Unfortunately, the co-parenting effort does not come with an instruction manual. Each parenting plan, like the divorce associated with it, is unique.
Here are four tips to help you and your partner create a workable plan and lay the foundation for successful co-parenting going forward.
Plan the schedule
How will you and the other parent physically care for your children? A major section of your parenting plan should address the parenting schedule. The court will expect your children to spend ample time with each of you. They must feel they have a secure and loving relationship with both parents.
In addition to working out a daily schedule, remember to include events that will be a part of the life of your child: birthdays, holidays, summer vacation time. You can add extracurricular activities and appointments outside of school once you know when they are to occur.

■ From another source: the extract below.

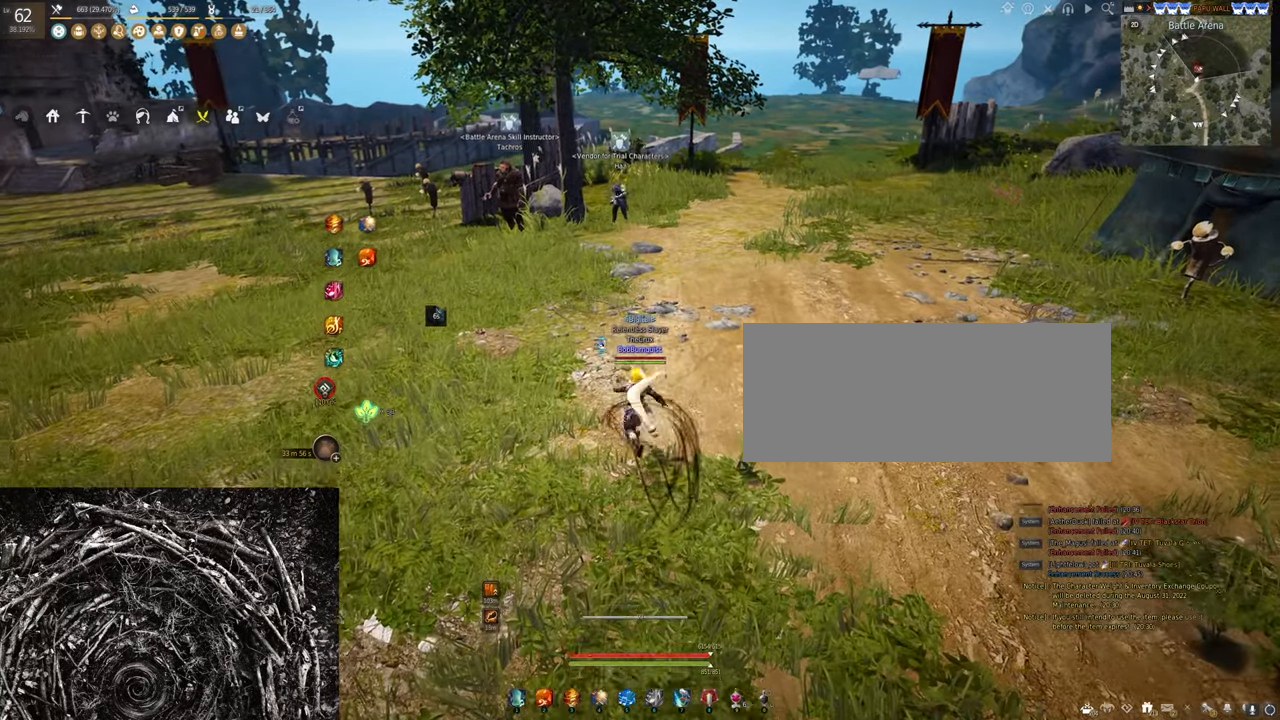
{"keys": ["d", "f"], "mouse": [], "events": [[33, "s", "down"], [166, "s", "up"], [500, "d", "down"]]}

Prepare for decision-making
You and the other parent must decide how you will handle making decisions on important matters that affect your children. The court will want to know that both parents are actively involved in raising their children and making decisions about subjects such as education, medical care and religious upbringing.
Communicate with each other
Communication between parents and between the parents and their children is key to creating and maintaining a successful parenting plan. If you opt for mediation instead of litigation as a divorce option, you will find that communication is at the heart of the process, and the same holds true for co-parenting. Maintaining open lines of communication is essential in a plan that will serve as a road map for you to follow when making your way forward as co-parents.